I have several cast iron pots and pans; I found a cache of old pots on a shelf in Goodwill. Some are the heavy '70s style, enamel coated with wooden handles made in Belgium. There is a massive Le Creusete that could be used as a boat anchor. Several little ones that I can't tell who made them, two #8 early American, black (Griswold) and a Wagner dutch oven. 
Now, all of them (enameled) had a ring in the center (on the enamel) of burned stuff. When I cook in them, the food always sticks to the center and it burns. No matter how low I adjust the fire, they still burn. What am I doing wrong? I understood that the heat is distributed evenly with the cast iron, in theory. I cleaned the burned stuff, the discoloration it doesn't bother me. How do I prevent these pots to burn food. With a cheap, simple stainless steel pot, I don't have this problem. With the black cast iron, no problem. Only the ones with enamel.


----------



## oregon woodsmok (Dec 19, 2010)

I use several enamel coating cast iron pans and I never burn anything in them. So I suggest that you turn the heat down and pay closer attention to your cooking..


----------



## next1 (Jun 7, 2010)

oregon woodsmok said:


> I use several enamel coating cast iron pans and I never burn anything in them. So I suggest that you turn the heat down and pay closer attention to your cooking..

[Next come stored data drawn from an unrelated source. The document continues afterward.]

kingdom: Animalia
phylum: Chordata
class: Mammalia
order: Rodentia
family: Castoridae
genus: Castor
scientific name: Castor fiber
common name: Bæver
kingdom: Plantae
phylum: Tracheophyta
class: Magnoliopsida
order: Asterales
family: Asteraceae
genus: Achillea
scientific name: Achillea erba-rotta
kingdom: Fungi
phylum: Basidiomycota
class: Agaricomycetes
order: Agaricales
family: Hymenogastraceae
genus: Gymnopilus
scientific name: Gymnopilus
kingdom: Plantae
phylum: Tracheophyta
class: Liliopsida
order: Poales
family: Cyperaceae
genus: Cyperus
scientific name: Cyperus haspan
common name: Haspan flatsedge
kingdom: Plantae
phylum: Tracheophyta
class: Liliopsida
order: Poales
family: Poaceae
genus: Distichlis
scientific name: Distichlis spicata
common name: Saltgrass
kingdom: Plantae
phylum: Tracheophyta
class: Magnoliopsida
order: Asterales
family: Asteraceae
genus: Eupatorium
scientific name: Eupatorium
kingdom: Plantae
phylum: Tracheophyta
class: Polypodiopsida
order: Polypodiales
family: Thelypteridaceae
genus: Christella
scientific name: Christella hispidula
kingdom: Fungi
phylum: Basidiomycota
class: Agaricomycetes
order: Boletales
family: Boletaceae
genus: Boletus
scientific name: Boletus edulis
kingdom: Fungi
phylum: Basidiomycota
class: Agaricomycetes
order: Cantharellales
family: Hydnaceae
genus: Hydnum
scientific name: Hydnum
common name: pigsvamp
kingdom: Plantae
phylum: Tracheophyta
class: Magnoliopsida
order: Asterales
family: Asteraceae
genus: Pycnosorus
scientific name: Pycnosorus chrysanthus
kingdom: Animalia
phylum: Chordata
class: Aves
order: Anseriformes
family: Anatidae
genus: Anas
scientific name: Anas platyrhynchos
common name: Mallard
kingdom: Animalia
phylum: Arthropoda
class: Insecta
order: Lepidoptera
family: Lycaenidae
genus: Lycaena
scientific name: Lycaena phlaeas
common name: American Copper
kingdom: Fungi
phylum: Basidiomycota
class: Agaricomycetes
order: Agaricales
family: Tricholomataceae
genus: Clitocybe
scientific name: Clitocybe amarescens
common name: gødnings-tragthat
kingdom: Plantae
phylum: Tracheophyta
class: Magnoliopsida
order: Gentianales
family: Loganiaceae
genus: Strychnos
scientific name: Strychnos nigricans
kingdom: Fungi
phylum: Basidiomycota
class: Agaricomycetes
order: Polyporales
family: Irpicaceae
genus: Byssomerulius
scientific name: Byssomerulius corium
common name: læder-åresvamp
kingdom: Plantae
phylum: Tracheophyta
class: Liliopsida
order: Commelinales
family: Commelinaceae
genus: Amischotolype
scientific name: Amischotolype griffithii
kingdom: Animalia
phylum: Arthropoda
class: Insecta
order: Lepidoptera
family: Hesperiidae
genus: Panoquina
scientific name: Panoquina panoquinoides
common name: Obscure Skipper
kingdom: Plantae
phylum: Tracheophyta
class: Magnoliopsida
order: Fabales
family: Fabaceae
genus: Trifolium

It's at the minimum! It must be the stove... it's probably not low enough when is at the minimum flame. Thanx oregon!


----------



## suzyhomemaker09 (Sep 24, 2004)

next1 said:


> It's at the minimum! It must be the stove... it's probably not low enough when is at the minimum flame. Thanx oregon!



I had this issue with my gas cooktop not being installed properly...if you lift the knob that controls the individual eye there should be a tiny screw head inside the base...if you turn it while the stove is lit you can adjust the flame. 
Mine was waaay too high until I altered it after much calling around to find out what my problem was.


----------



## nappy (Aug 17, 2003)

The burners on my gas stove don't seem to heat properly. When cooking eggs on the largest burner, they cook faster on one side than the other so the pan needs to be turned frequently. 

As I typed out that first paragraph, dh was cleaning out that burner's flame holes...guess what...the flame is now even. Thanks for giving suggestions even though he tried another way to correct it. Can't wait to cook eggs for breakfast!


----------